Durant l’année 2019, l’ANIAC-TOGO a mené plusieurs activités dont des tournées nationales de sensibilisation à Kara puis à Kpalimé, des visites d’inspection, des ateliers de formation à l’endroit des parties prenantes et acteurs impliqués dans les activités chimiques au Togo. Dans ce lot d’activités, un atelier de réflexions a permis l’élaboration  » d’un avant-projet d’arrêter interministériel portant interdiction d’importation, de production, de conservation et de commercialisation de boissons (Soukoudai) et d’aliments à base de chloroforme et de ses dérivés au Togo « .

Une visite de travail effectuée par la Commission Marocaine pour l’Interdiction des Armes chimiques qui s’est tenue du 25 au 29 mars 2019 à Lomé, a servi au renforcement de capacités des structures togolaises qui sont impliquées dans la mise en oeuvre de la CIAC. Ce qui a permis le lancement d’une coopération sud-sud entre l’organe de lutte contre les armes chimiques du Togo et celui du Maroc. Bien d’autres activités sont menées par l’ANIAC-TOGO.

Au-delà de ces activités menées, l’ANIAC-TOGO fait face à des difficultés relevées par le professeur Pakoupati BOYODE, président de l’ANIAC- TOGO :
 » malgré la détermination de l’Autorité Nationale à mieux gérer les produits chimiques, un certain nombre de difficultés liées à la complexité des différents usages de produits chimiques, au problème de budget ainsi qu’à la disparité des structures de coordination et de gestion des produits chimiques qui subsistent « . Il a par ailleurs insisté sur  » la problématique des déchets chimiques présents dans la plupart des laboratoires et certaines unités industrielles qui ne trouvent pas de solutions pour leur évacuation, d’où la nécessité de trouver un site de pré stockage des déchets chimiques ou un site d’enfouissement , dont l’ultime solution pourrait être un incinérateur grande capacité pour détruire certains produits très toxiques « .

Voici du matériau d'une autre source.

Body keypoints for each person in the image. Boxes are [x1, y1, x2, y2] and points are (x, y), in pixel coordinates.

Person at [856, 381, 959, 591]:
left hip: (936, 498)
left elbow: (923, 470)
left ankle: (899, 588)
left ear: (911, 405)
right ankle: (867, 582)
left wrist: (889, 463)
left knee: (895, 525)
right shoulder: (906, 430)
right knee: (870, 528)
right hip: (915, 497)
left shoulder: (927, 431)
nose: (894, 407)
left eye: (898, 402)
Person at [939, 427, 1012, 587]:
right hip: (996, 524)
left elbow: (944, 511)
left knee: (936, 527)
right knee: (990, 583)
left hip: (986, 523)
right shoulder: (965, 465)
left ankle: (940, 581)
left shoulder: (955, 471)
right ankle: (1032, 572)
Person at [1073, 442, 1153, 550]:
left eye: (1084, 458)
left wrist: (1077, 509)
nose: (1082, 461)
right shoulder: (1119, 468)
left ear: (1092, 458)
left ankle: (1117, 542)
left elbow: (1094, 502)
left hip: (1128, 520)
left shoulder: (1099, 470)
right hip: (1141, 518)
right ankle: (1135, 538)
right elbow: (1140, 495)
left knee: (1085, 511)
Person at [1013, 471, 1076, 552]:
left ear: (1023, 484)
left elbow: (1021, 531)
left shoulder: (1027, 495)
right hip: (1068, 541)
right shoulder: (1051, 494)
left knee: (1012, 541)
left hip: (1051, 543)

Le professeur Pakoupati BOYODE a aussi rappeler la nécessité de disposer d’un laboratoire qui peut débuter par l’acquisition d’appareils au fur et à mesure.

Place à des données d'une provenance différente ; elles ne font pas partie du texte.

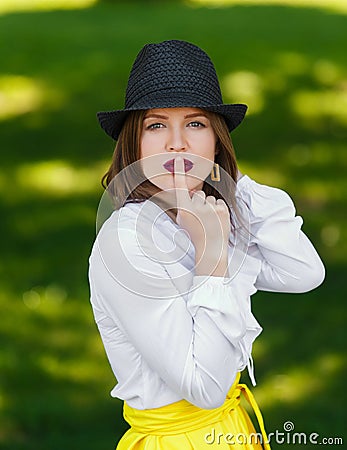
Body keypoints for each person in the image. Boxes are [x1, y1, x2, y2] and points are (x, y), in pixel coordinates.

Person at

Jeune structure qu’elle est, l’ANIAC-TOGO fonctionne grâce au financement du Trésor Public. Et pour la rendre plus autonome il lui faut un budget propre à elle. Pour l’ANIAC-TOGO, un instrument juridique est en cours d’élaboration, pour lui permettre de mener plus d’actions en matière d’utilisation des produits chimiques.